Drames climatiques ou incuries politique?
Juillet 1995 : au cours d’une canicule1 de quatre jours seulement, plus de 730 personnes meurent de chaleur à Chicago où, par endroits, les températures atteignent 46 °C. Ce chiffre n’est peut-être pas très parlant pour qui n’a pas expérimenté une telle température mais il faut savoir que ces circonstances météorologiques sont très difficiles à supporter au bout de quelques heures, même pour quelqu’un de jeune, en bonne santé et en pleine forme. Quelques semaines auparavant, à la fin juin 1995, un document officiel du ministère de la Santé américain avait comptabilisé la mort de 5 379 personnes, provoquée par les chaleurs estivales extrêmes qui avaient frappé les États-Unis entre 1979 et 1992. Prévenus par les autorités municipales du risque de canicule, les habitants de Chicago qui peuvent financièrement se le permettre vident donc les magasins d’appareils de climatisation et de ventilateurs.
Dès lors, c’est l’enchaînement des fatalités : la compagnie d’électricité ne parvient plus à faire face au sur¬croît de consommation. Les pannes se multiplient et les équipements disjonctent. Il s’agit d’une compagnie privée : Commonwealth Edison. Ce détail revêt une certaine importance car il est explicatif : contrairement à un service public, l’objectif premier d’une compagnie privée est de faire des profits – ce qui est légitime mais qui l’entraîne inévitablement dans des économies enrichissantes pour les actionnaires et ruineuses pour le public. Dans les quartiers défavorisés, la seule solution pour se rafraîchir consiste alors à s’asperger d’eau. Les bouches à incendie sont illégalement ouvertes, offrant des gerbes de fraîcheur aux plus démunis. Ces captations sauvages, se comptent par milliers. Du même coup, l’eau vient à manquer dans de nombreux quartiers, aggravant la déshydratation des plus faibles : personnes âgées, malades, nourrissons. La police intervient et une sorte de guérilla urbaine pour l’eau s’installe. Les hôpitaux sont rapide¬ment débordés et la morgue saturée, au point qu’il faut avoir recours à des camions frigorifiques de viande – on est à Chicago – pour conserver les cadavres avant leur inhumation…
Ce sont les pauvres qui paient le plus lourd tribut : « La carte de la mortalité durant la vague de chaleur recoupe (…) celles de la violence urbaine et de la ségrégation raciale et sociale.
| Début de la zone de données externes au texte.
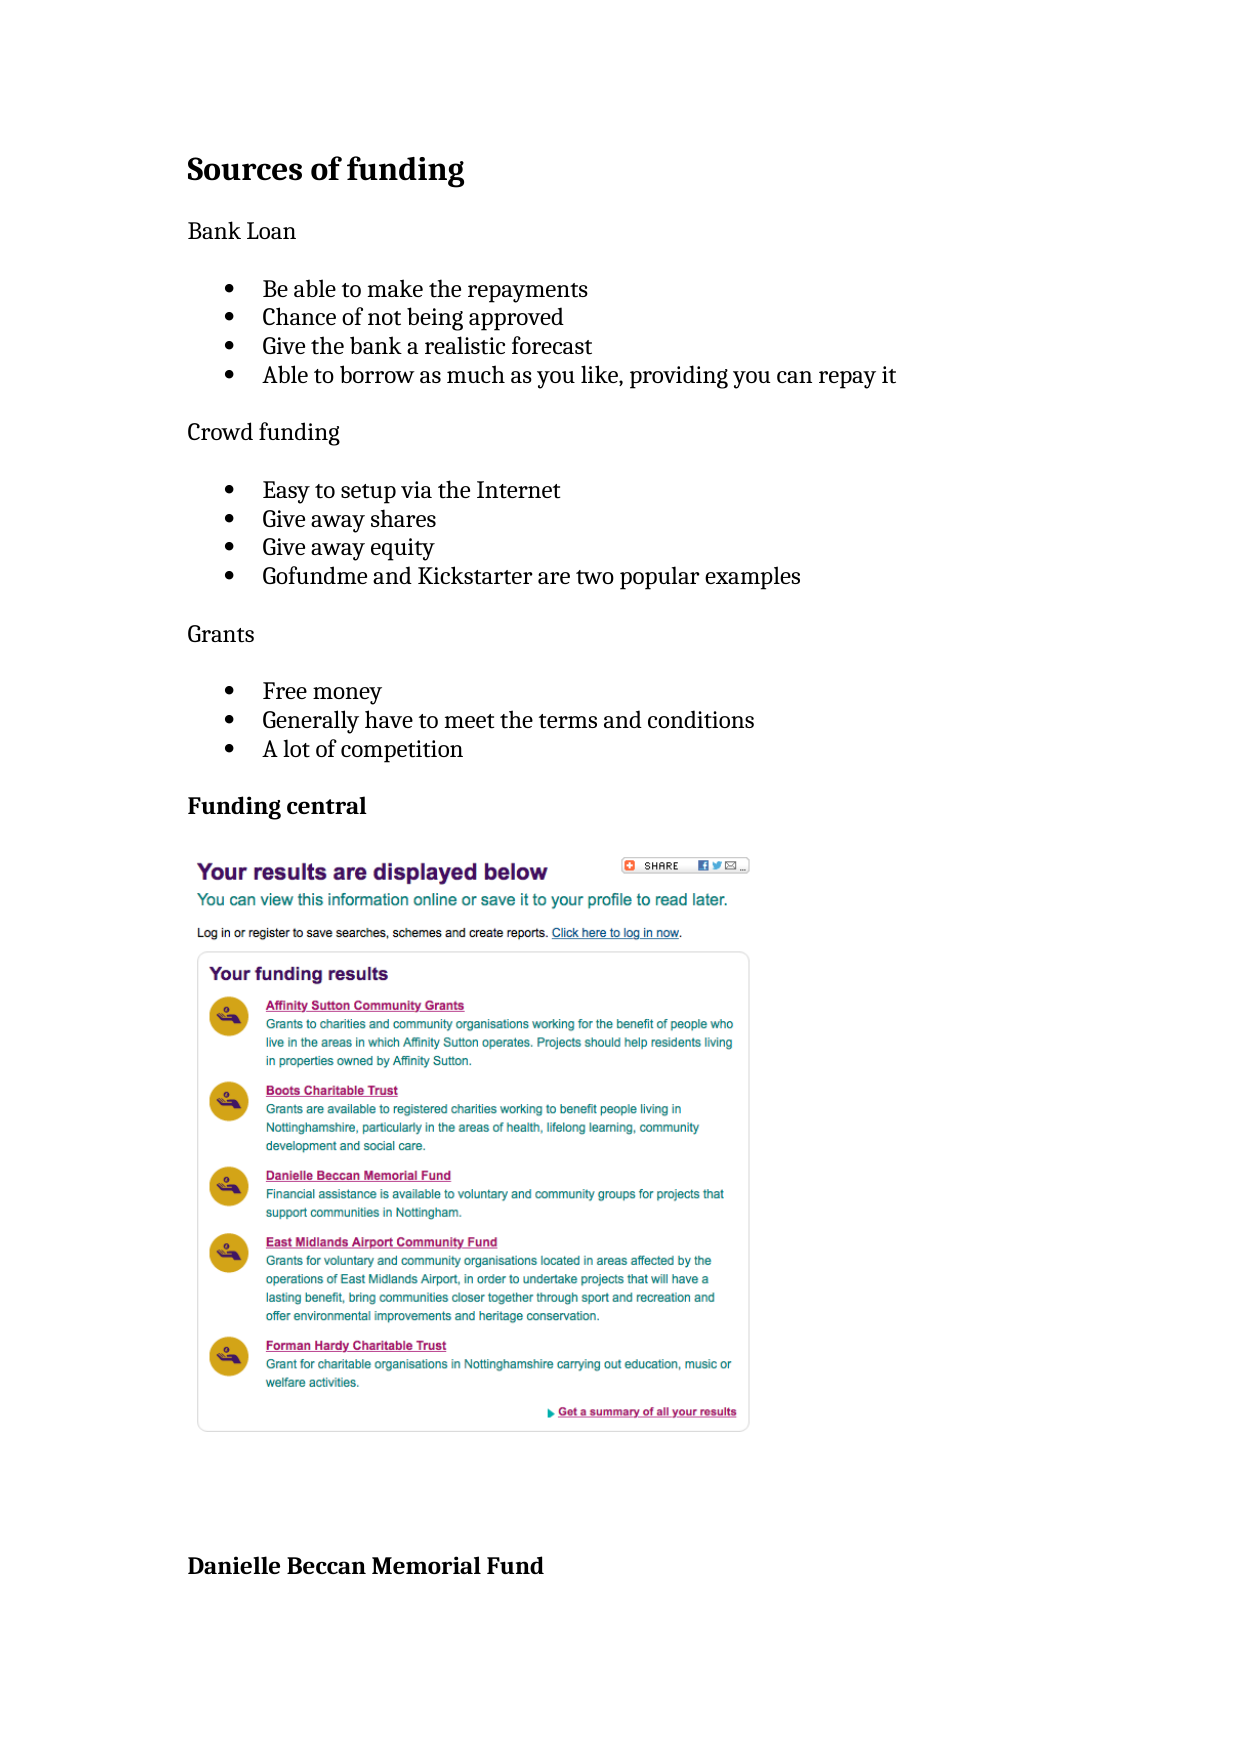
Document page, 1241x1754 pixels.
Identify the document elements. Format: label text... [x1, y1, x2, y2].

text Bank Loan [187, 217, 1053, 246]
list Give the bank a realistic forecast [225, 332, 1053, 361]
list Give away equity [225, 533, 1053, 562]
text Sources of funding [187, 150, 1053, 188]
text Crowd funding [187, 418, 1053, 447]
list Gofundme and Kickstarter are two popular examples [225, 562, 1053, 591]
text Funding central [187, 792, 1053, 821]
list Easy to setup via the Internet [225, 476, 1053, 504]
text Grants [187, 619, 1053, 648]
list A lot of competition [225, 734, 1053, 763]
list Able to borrow as much as you like, providing you can repay it [225, 361, 1053, 389]
list Free money [225, 677, 1053, 706]
text Danielle Beccan Memorial Fund [187, 1552, 1053, 1581]
list Be able to make the repayments [225, 274, 1053, 303]
list Generally have to meet the terms and conditions [225, 706, 1053, 734]
list Give away shares [225, 504, 1053, 533]
picture [187, 849, 769, 1437]
list Chance of not being approved [225, 303, 1053, 332]
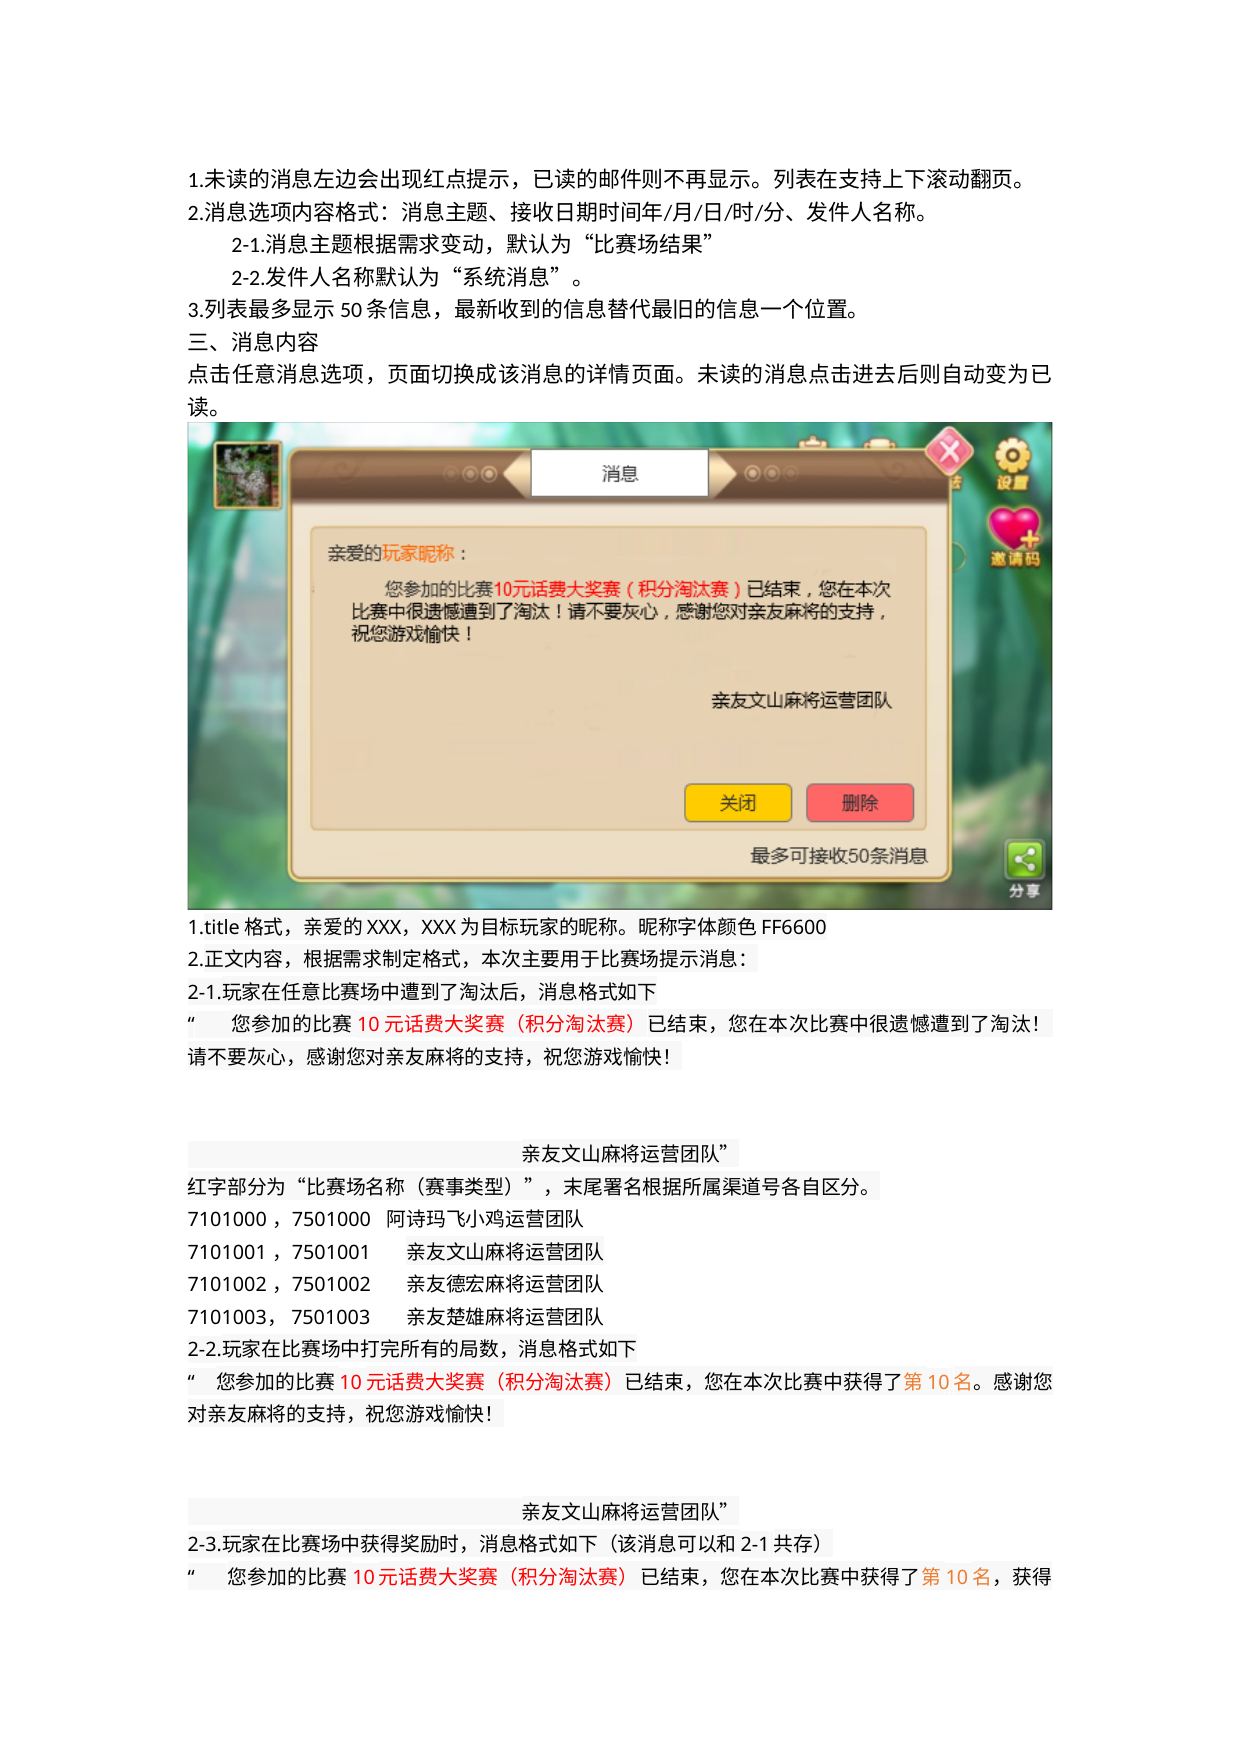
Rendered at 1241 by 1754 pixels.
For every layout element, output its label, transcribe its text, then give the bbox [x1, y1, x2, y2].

list 2-3.玩家在比赛场中获得奖励时，消息格式如下（该消息可以和2-1共存） [187, 1527, 1053, 1559]
list 2-2.玩家在比赛场中打完所有的局数，消息格式如下 [187, 1332, 1053, 1364]
list “ 您参加的比赛10元话费大奖赛（积分淘汰赛）已结束，您在本次比赛中获得了第10名。感谢您对亲友麻将的支持，祝您游戏愉快！ [187, 1364, 1053, 1429]
list 消息选项内容格式：消息主题、接收日期时间年/月/日/时/分、发件人名称。 [187, 194, 1053, 227]
list 列表最多显示50条信息，最新收到的信息替代最旧的信息一个位置。 [187, 292, 1053, 324]
list 点击任意消息选项，页面切换成该消息的详情页面。未读的消息点击进去后则自动变为已读。 [187, 357, 1053, 422]
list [187, 1559, 1053, 1592]
list 红字部分为“比赛场名称（赛事类型）”，末尾署名根据所属渠道号各自区分。 [187, 1169, 1053, 1202]
list “ 您参加的比赛10元话费大奖赛（积分淘汰赛）已结束，您在本次比赛中很遗憾遭到了淘汰！请不要灰心，感谢您对亲友麻将的支持，祝您游戏愉快！ [187, 1007, 1053, 1072]
list 亲友文山麻将运营团队” [187, 1137, 1053, 1169]
list 2-1.玩家在任意比赛场中遭到了淘汰后，消息格式如下 [187, 974, 1053, 1007]
picture [187, 422, 1053, 910]
list 7101000 ，7501000 阿诗玛飞小鸡运营团队 [187, 1202, 1053, 1234]
list 未读的消息左边会出现红点提示，已读的邮件则不再显示。列表在支持上下滚动翻页。 [187, 162, 1053, 194]
list 正文内容，根据需求制定格式，本次主要用于比赛场提示消息： [187, 942, 1053, 974]
list 亲友文山麻将运营团队” [187, 1494, 1053, 1527]
list 7101001 ，7501001 亲友文山麻将运营团队 [187, 1234, 1053, 1267]
list 7101003， 7501003 亲友楚雄麻将运营团队 [187, 1299, 1053, 1332]
list 消息内容 [187, 324, 1053, 357]
list 2-1.消息主题根据需求变动，默认为“比赛场结果” [187, 227, 1053, 259]
list title格式，亲爱的XXX，XXX为目标玩家的昵称。昵称字体颜色FF6600 [187, 910, 1053, 942]
list 7101002 ，7501002 亲友德宏麻将运营团队 [187, 1267, 1053, 1299]
list 2-2.发件人名称默认为“系统消息”。 [187, 259, 1053, 292]
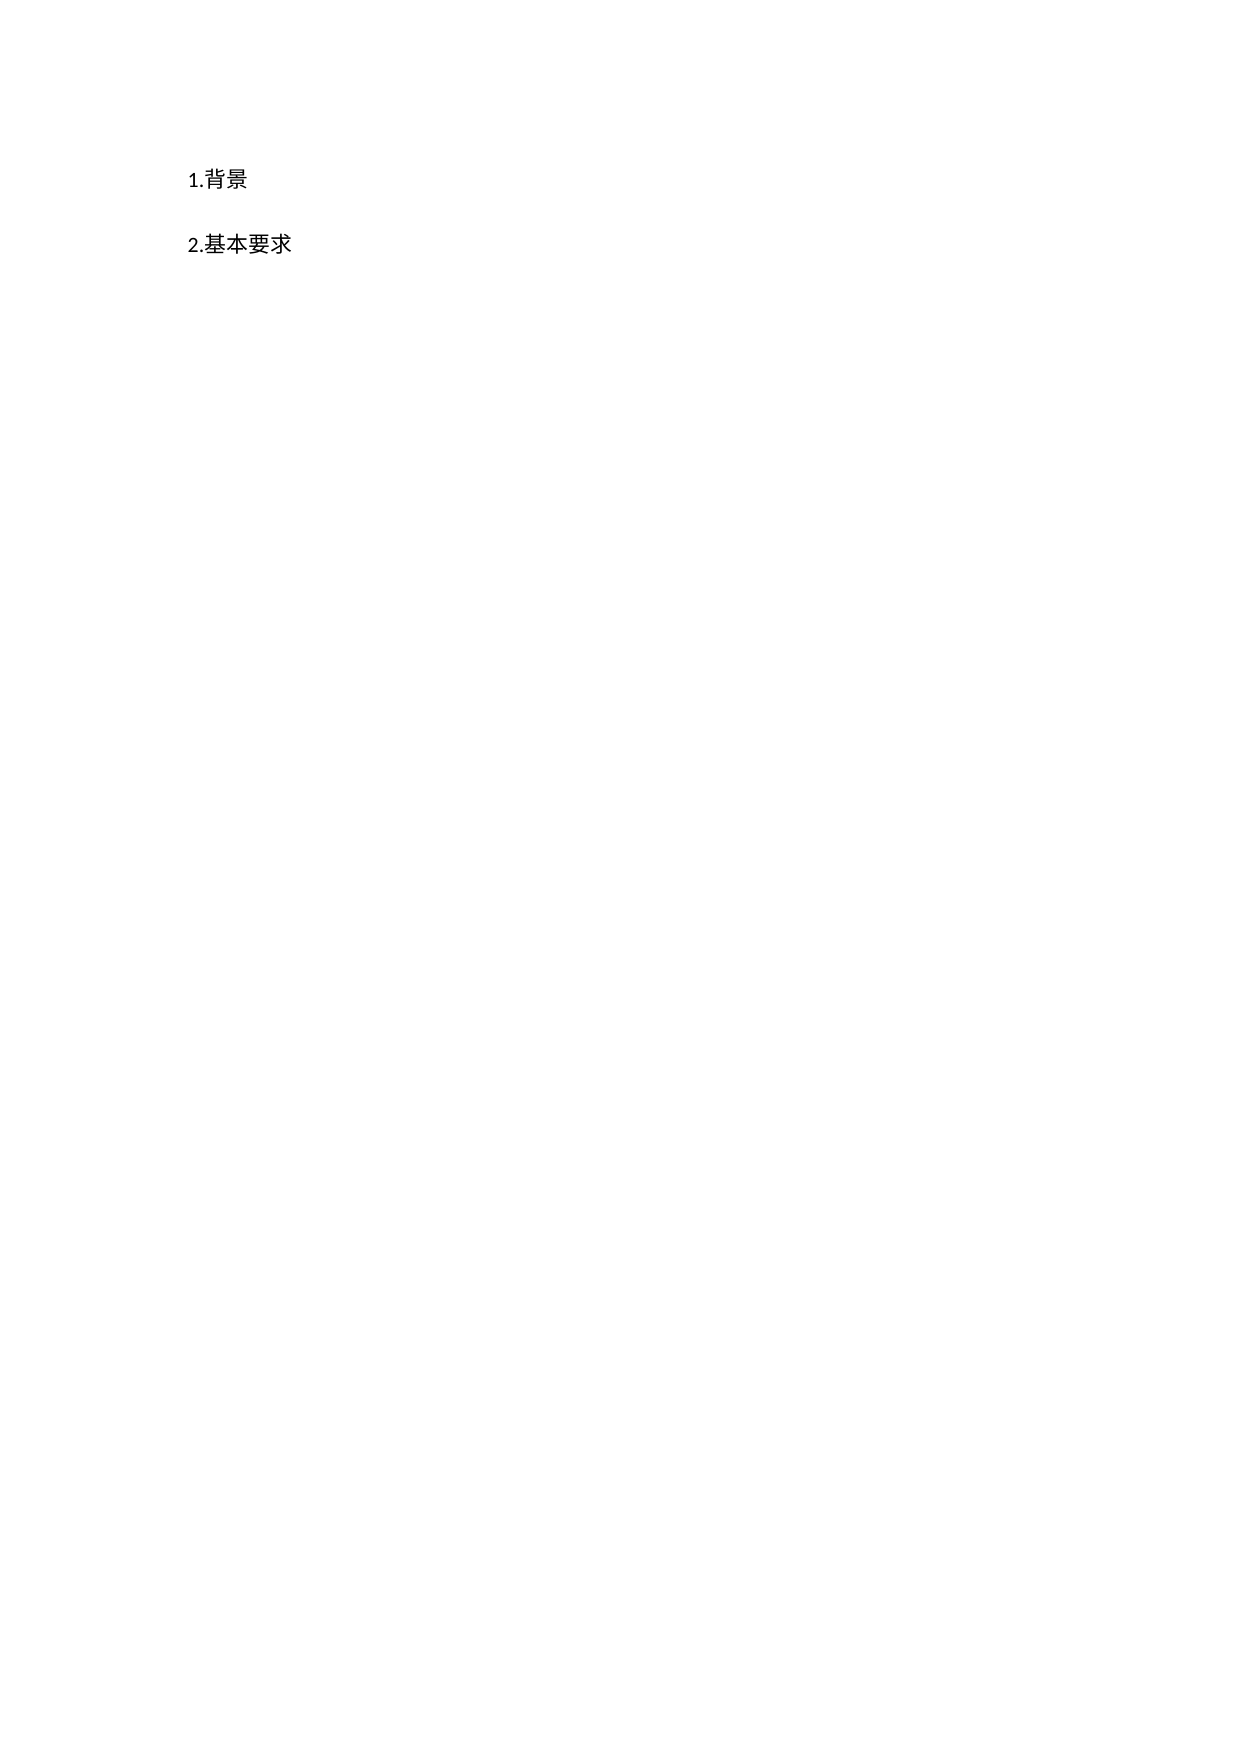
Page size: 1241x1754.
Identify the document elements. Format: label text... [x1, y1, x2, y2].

list 背景 [187, 162, 1053, 194]
text 2.基本要求 [187, 227, 1053, 259]
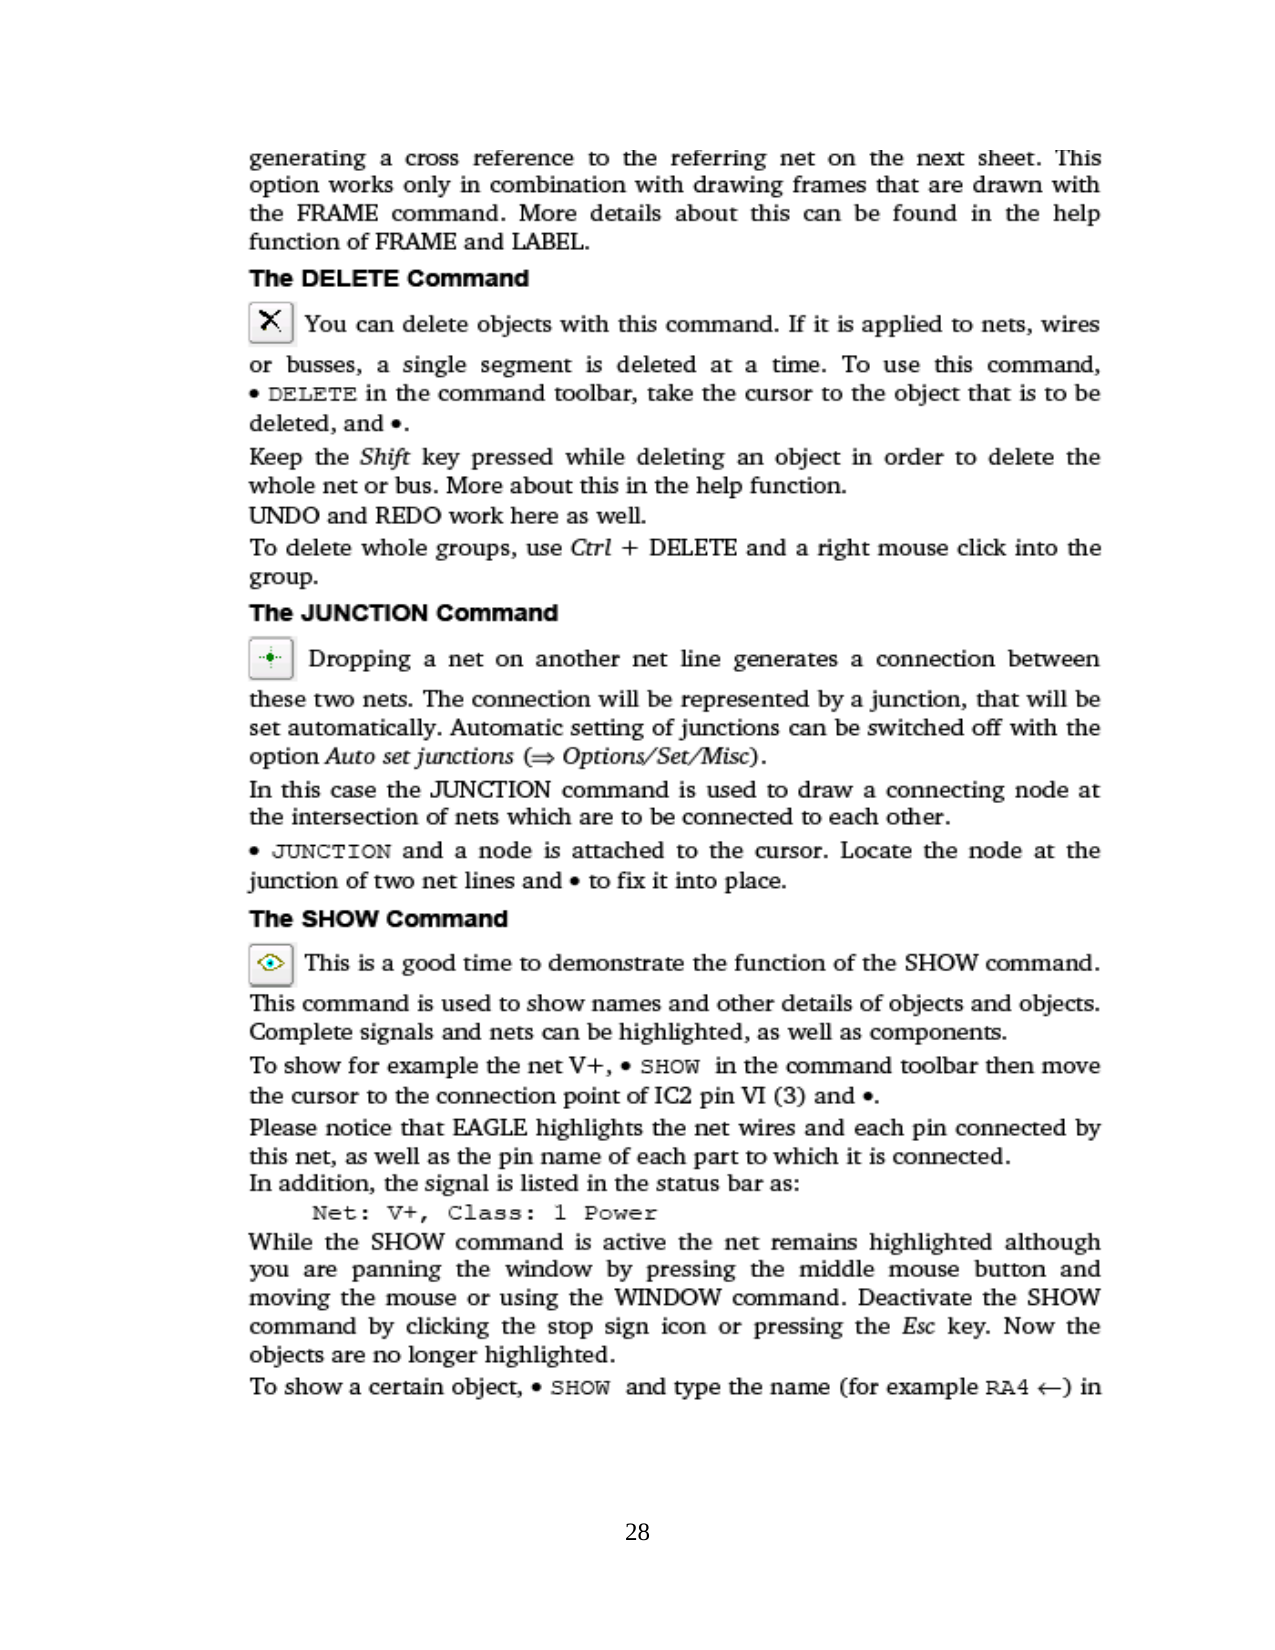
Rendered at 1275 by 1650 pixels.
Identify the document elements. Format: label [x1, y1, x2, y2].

picture [225, 150, 1125, 1425]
Les endroits les plus touchés forment un anneau qui longe, mais sans les atteindre, les quatre zones les plus riches de la ville. Sur les quinze quartiers ayant le plus souffert, onze sont habités par une proportion exceptionnellement élevée de personnes qui vivent avec des revenus inférieurs à la moitié du niveau officiel de pauvreté. »* Les autorités, et même le maire démocrate Richard M. Daley, se défausseront de leur incurie patente en accusant la fatalité climatique, la compagnie d’électricité et les victimes elles-mêmes, « qui n’ont pas su se prendre en charge ».